Todos los pensamientos o decretos que empiecen por “y si . . .” y sean negativos, son excusas y están fundamentados en el miedo.

Una de las responsabilidades fundamentales de nuestra mente es garantizar nuestra supervivencia.

Este mecanismo innato, profundamente arraigado en nuestro ser, opera constantemente en el trasfondo, evaluando riesgos, tomando decisiones y generando respuestas emocionales y físicas que nos protegen de amenazas percibidas.

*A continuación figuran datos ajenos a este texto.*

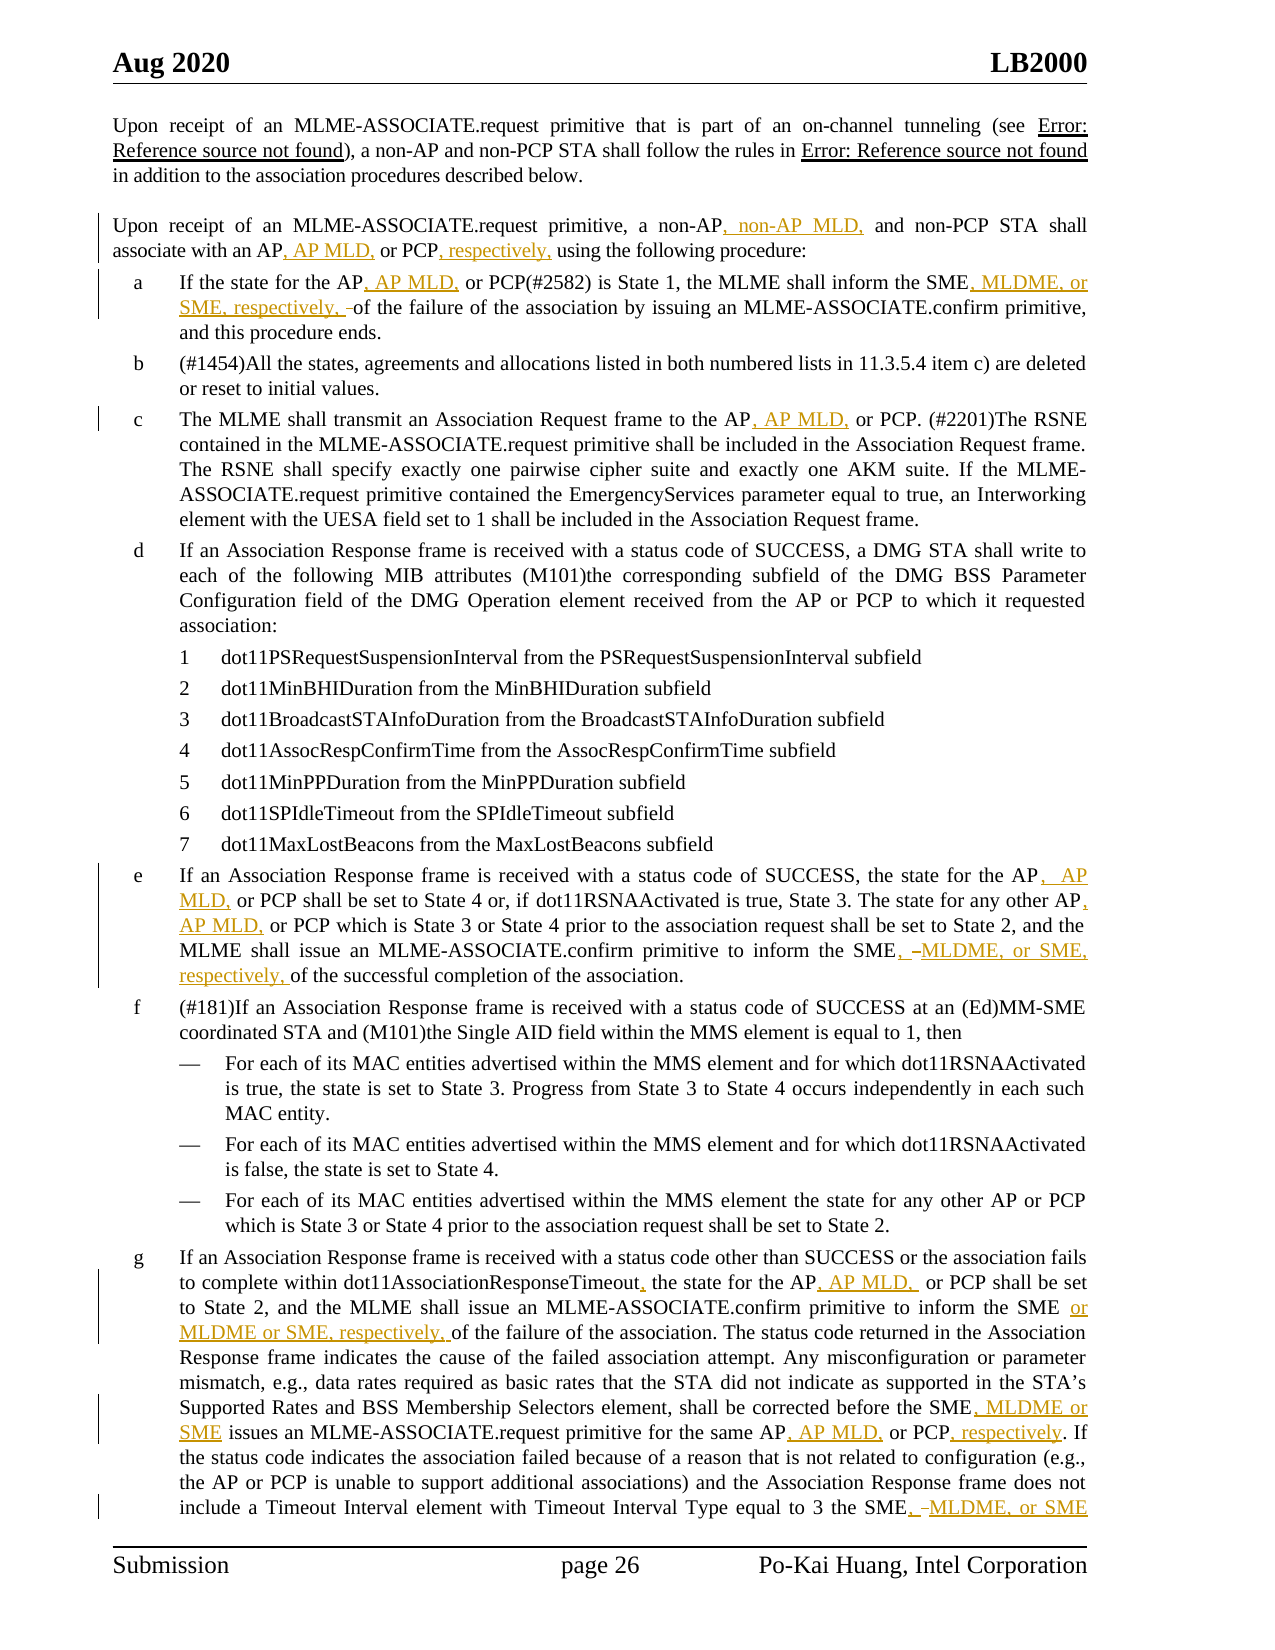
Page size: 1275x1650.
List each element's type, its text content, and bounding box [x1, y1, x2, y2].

list For each of its MAC entities advertised within the MMS element and for which dot11RSNAActivated is true, the state is set to State 3. Progress from State 3 to State 4 occurs independently in each such MAC entity. [179, 1050, 1087, 1125]
list dot11MinBHIDuration from the MinBHIDuration subfield [179, 675, 1087, 700]
list If an Association Response frame is received with a status code of SUCCESS, a DMG STA shall write to each of the following MIB attributes (M101)the corresponding subfield of the DMG BSS Parameter Configuration field of the DMG Operation element received from the AP or PCP to which it requested association: [133, 537, 1087, 637]
list (#1454)All the states, agreements and allocations listed in both numbered lists in 11.3.5.4 item c) are deleted or reset to initial values. [133, 350, 1087, 400]
list dot11SPIdleTimeout from the SPIdleTimeout subfield [179, 800, 1087, 825]
list dot11PSRequestSuspensionInterval from the PSRequestSuspensionInterval subfield [179, 644, 1087, 669]
list If an Association Response frame is received with a status code other than SUCCESS or the association fails to complete within dot11AssociationResponseTimeout the state for the AP or PCP shall be set to State 2, and the MLME shall issue an MLME-ASSOCIATE.confirm primitive to inform the SME of the failure of the association. The status code returned in the Association Response frame indicates the cause of the failed association attempt. Any misconfiguration or parameter mismatch, e.g., data rates required as basic rates that the STA did not indicate as supported in the STA’s Supported Rates and BSS Membership Selectors element, shall be corrected before the SME issues an MLME-ASSOCIATE.request primitive for the same AP or PCP. If the status code indicates the association failed because of a reason that is not related to configuration (e.g., the AP or PCP is unable to support additional associations) and the Association Response frame does not include a Timeout Interval element with Timeout Interval Type equal to 3 the SMEshall not issue an MLME-ASSOCIATE.request primitive for the same AP or PCP until a period of at least 2 s has elapsed. If the status code indicates the association failed and the Association Response frame contains a Timeout Interval element with Timeout Interval Type equal to 3, the SME shall not issue an MLME-ASSOCIATE.request primitive for the same AP or PCP until the period specified in the Timeout Interval element has elapsed. [133, 1244, 1087, 1519]
text Upon receipt of an MLME-ASSOCIATE.request primitive, a non-AP and non-PCP STA shall associate with an AP or PCP using the following procedure: [112, 212, 1087, 262]
list dot11MinPPDuration from the MinPPDuration subfield [179, 769, 1087, 794]
list For each of its MAC entities advertised within the MMS element the state for any other AP or PCP which is State 3 or State 4 prior to the association request shall be set to State 2. [179, 1187, 1087, 1237]
list dot11MaxLostBeacons from the MaxLostBeacons subfield [179, 831, 1087, 856]
list If an Association Response frame is received with a status code of SUCCESS, the state for the AP or PCP shall be set to State 4 or, if dot11RSNAActivated is true, State 3. The state for any other AP or PCP which is State 3 or State 4 prior to the association request shall be set to State 2, and the MLME shall issue an MLME-ASSOCIATE.confirm primitive to inform the SMEof the successful completion of the association. [133, 862, 1087, 987]
list dot11BroadcastSTAInfoDuration from the BroadcastSTAInfoDuration subfield [179, 706, 1087, 731]
list dot11AssocRespConfirmTime from the AssocRespConfirmTime subfield [179, 737, 1087, 762]
list The MLME shall transmit an Association Request frame to the AP or PCP. (#2201)The RSNE contained in the MLME-ASSOCIATE.request primitive shall be included in the Association Request frame. The RSNE shall specify exactly one pairwise cipher suite and exactly one AKM suite. If the MLME-ASSOCIATE.request primitive contained the EmergencyServices parameter equal to true, an Interworking element with the UESA field set to 1 shall be included in the Association Request frame. [133, 406, 1087, 531]
list For each of its MAC entities advertised within the MMS element and for which dot11RSNAActivated is false, the state is set to State 4. [179, 1131, 1087, 1181]
list (#181)If an Association Response frame is received with a status code of SUCCESS at an (Ed)MM-SME coordinated STA and (M101)the Single AID field within the MMS element is equal to 1, then [133, 994, 1087, 1044]
list If the state for the AP or PCP(#2582) is State 1, the MLME shall inform the SMEof the failure of the association by issuing an MLME-ASSOCIATE.confirm primitive, and this procedure ends. [133, 269, 1087, 344]
text Upon receipt of an MLME-ASSOCIATE.request primitive that is part of an on-channel tunneling (see 11.32.5 (On-channel Tunneling (OCT) operation)), a non-AP and non-PCP STA shall follow the rules in 11.32.5 (On-channel Tunneling (OCT) operation) in addition to the association procedures described below. [112, 112, 1087, 187]
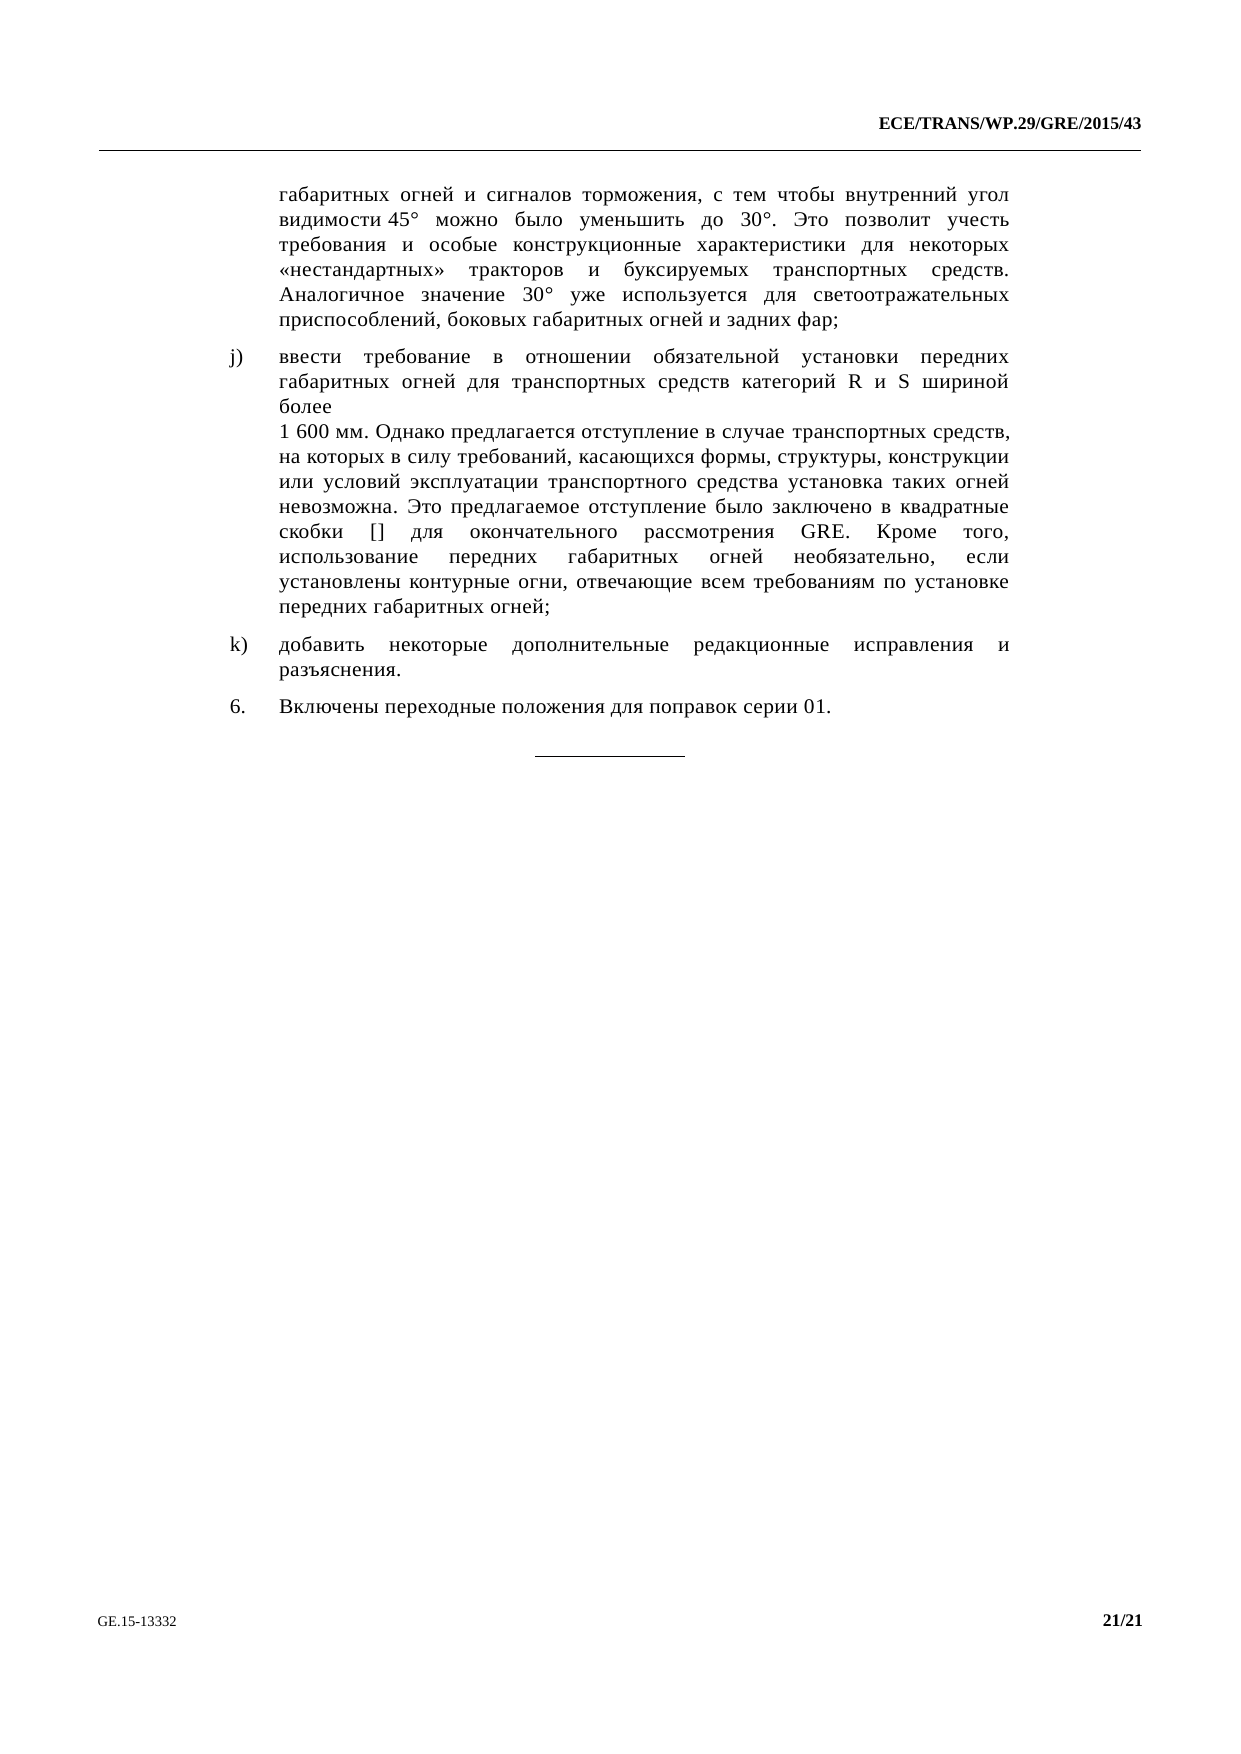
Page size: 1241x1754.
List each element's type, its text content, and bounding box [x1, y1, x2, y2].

text j) ввести требование в отношении обязательной установки передних габаритных огней для транспортных средств категорий R и S шириной более 1 600 мм. Однако предлагается отступление в случае транспортных средств, на которых в силу требований, касающихся формы, структуры, конструкции или условий эксплуатации транспортного средства установка таких огней невозможна. Это предлагаемое отступление было заключено в квадратные скобки [] для окончательного рассмотрения GRE. Кроме того, использование передних габаритных огней необязательно, если установлены контурные огни, отвечающие всем требованиям по установке передних габаритных огней; [229, 344, 1011, 619]
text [229, 181, 1011, 331]
text k) добавить некоторые дополнительные редакционные исправления и разъяснения. [229, 631, 1011, 681]
text 6. Включены переходные положения для поправок серии 01. [229, 694, 1011, 719]
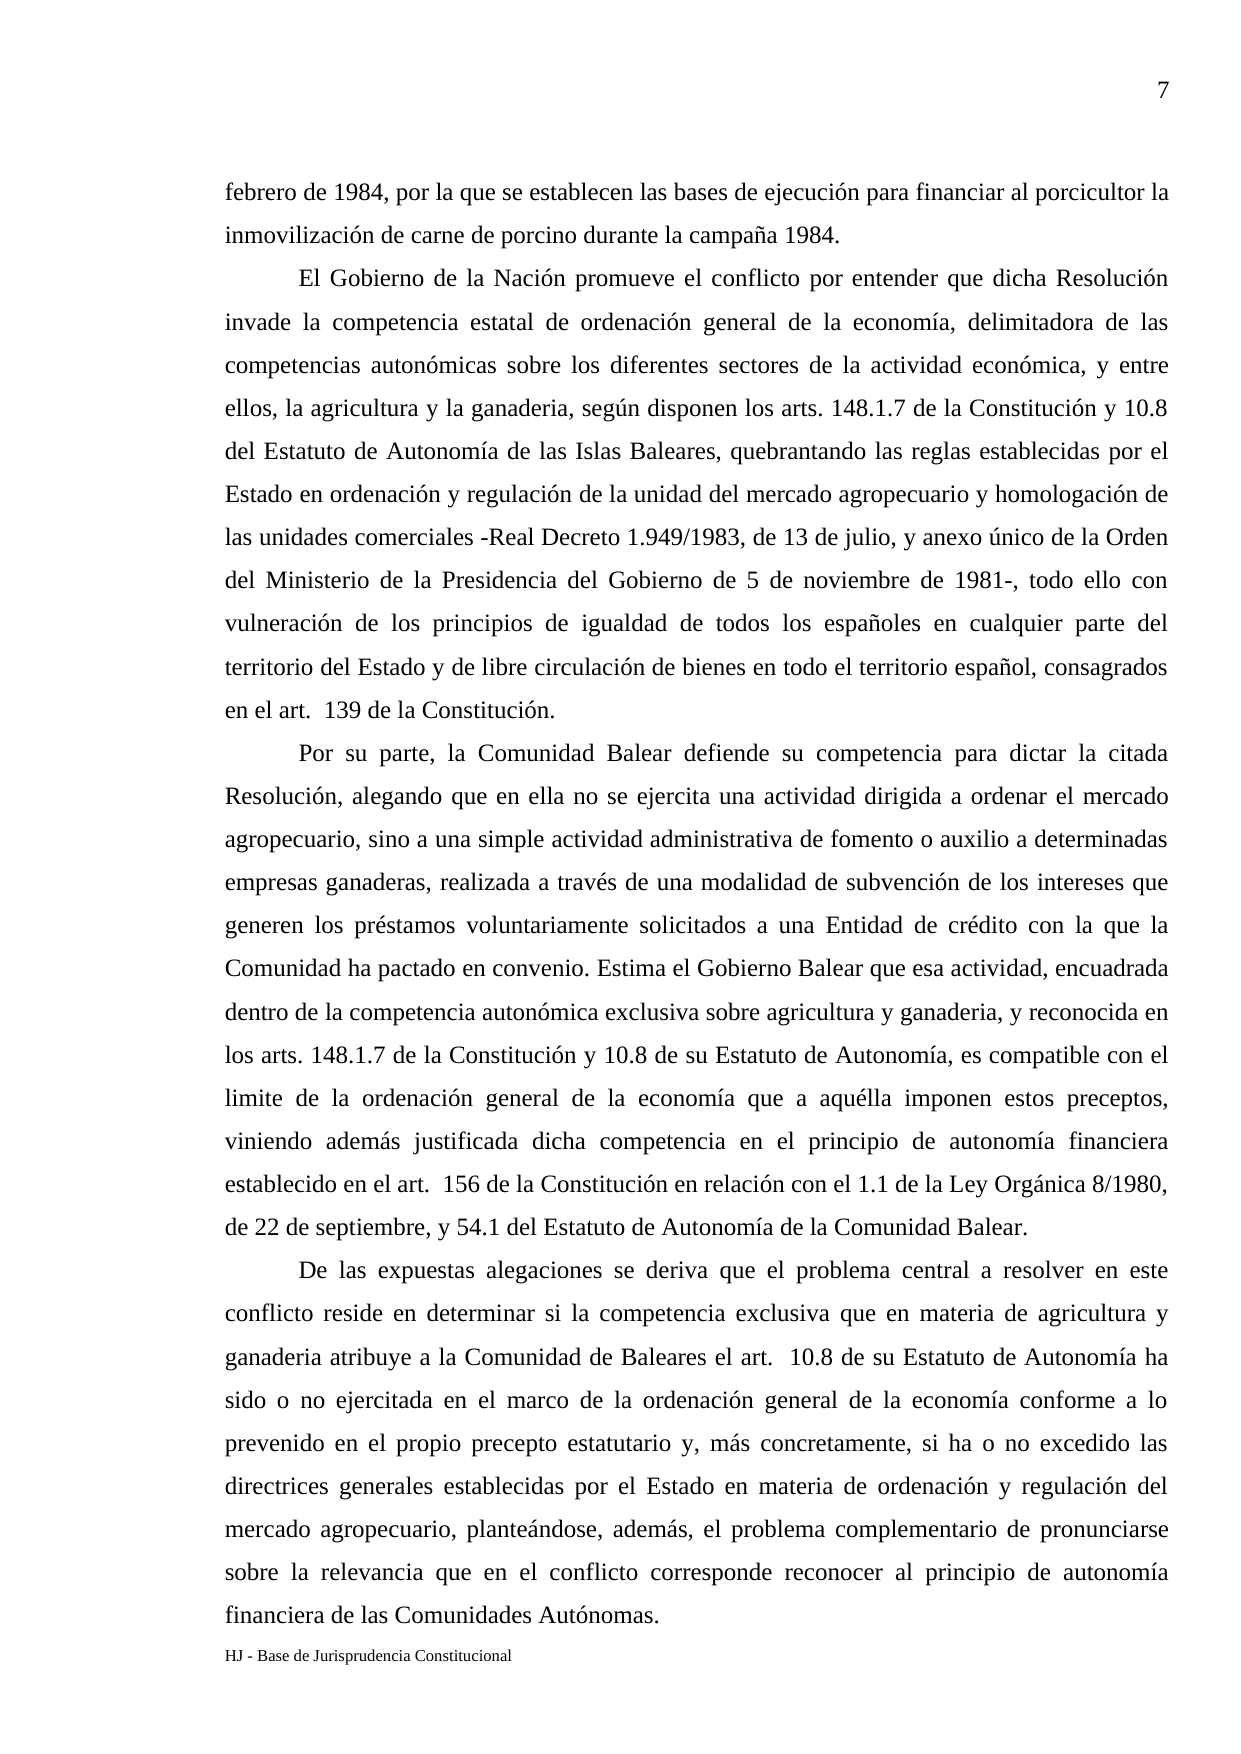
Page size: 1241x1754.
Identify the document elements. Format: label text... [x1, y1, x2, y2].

text El Gobierno de la Nación promueve el conflicto por entender que dicha Resolución invade la competencia estatal de ordenación general de la economía, delimitadora de las competencias autonómicas sobre los diferentes sectores de la actividad económica, y entre ellos, la agricultura y la ganaderia, según disponen los arts. 148.1.7 de la Constitución y 10.8 del Estatuto de Autonomía de las Islas Baleares, quebrantando las reglas establecidas por el Estado en ordenación y regulación de la unidad del mercado agropecuario y homologación de las unidades comerciales -Real Decreto 1.949/1983, de 13 de julio, y anexo único de la Orden del Ministerio de la Presidencia del Gobierno de 5 de noviembre de 1981-, todo ello con vulneración de los principios de igualdad de todos los españoles en cualquier parte del territorio del Estado y de libre circulación de bienes en todo el territorio español, consagrados en el art. 139 de la Constitución. [224, 263, 1169, 723]
text Por su parte, la Comunidad Balear defiende su competencia para dictar la citada Resolución, alegando que en ella no se ejercita una actividad dirigida a ordenar el mercado agropecuario, sino a una simple actividad administrativa de fomento o auxilio a determinadas empresas ganaderas, realizada a través de una modalidad de subvención de los intereses que generen los préstamos voluntariamente solicitados a una Entidad de crédito con la que la Comunidad ha pactado en convenio. Estima el Gobierno Balear que esa actividad, encuadrada dentro de la competencia autonómica exclusiva sobre agricultura y ganaderia, y reconocida en los arts. 148.1.7 de la Constitución y 10.8 de su Estatuto de Autonomía, es compatible con el limite de la ordenación general de la economía que a aquélla imponen estos preceptos, viniendo además justificada dicha competencia en el principio de autonomía financiera establecido en el art. 156 de la Constitución en relación con el 1.1 de la Ley Orgánica 8/1980, de 22 de septiembre, y 54.1 del Estatuto de Autonomía de la Comunidad Balear. [224, 738, 1169, 1241]
text De las expuestas alegaciones se deriva que el problema central a resolver en este conflicto reside en determinar si la competencia exclusiva que en materia de agricultura y ganaderia atribuye a la Comunidad de Baleares el art. 10.8 de su Estatuto de Autonomía ha sido o no ejercitada en el marco de la ordenación general de la economía conforme a lo prevenido en el propio precepto estatutario y, más concretamente, si ha o no excedido las directrices generales establecidas por el Estado en materia de ordenación y regulación del mercado agropecuario, planteándose, además, el problema complementario de pronunciarse sobre la relevancia que en el conflicto corresponde reconocer al principio de autonomía financiera de las Comunidades Autónomas. [224, 1255, 1169, 1629]
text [224, 177, 1169, 249]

Desde la evaluación rápida de situaciones potencialmente peligrosas hasta el impulso de evitar riesgos innecesarios, la mente se esfuerza por mantenernos a salvo y asegurar nuestra continuidad.

Este instinto de supervivencia no solo se manifiesta en situaciones de peligro físico, sino también en contextos sociales y emocionales, guiando nuestras interacciones y decisiones hacia lo que percibe como más seguro o beneficioso para nuestro bienestar.

Nuestra mente es como un pastor para sus ovejas. El trabajo del pastor es vigilar por si hay algún peligro.

Siempre está a la búsqueda de qué está mal o qué puede estar mal en cualquier situación.

Y nuestra mente hace lo mismo, siempre está gritando ¡cuidado! ¡atención! ¡Aquí hay un problema! ¡Aquí hay otro problema!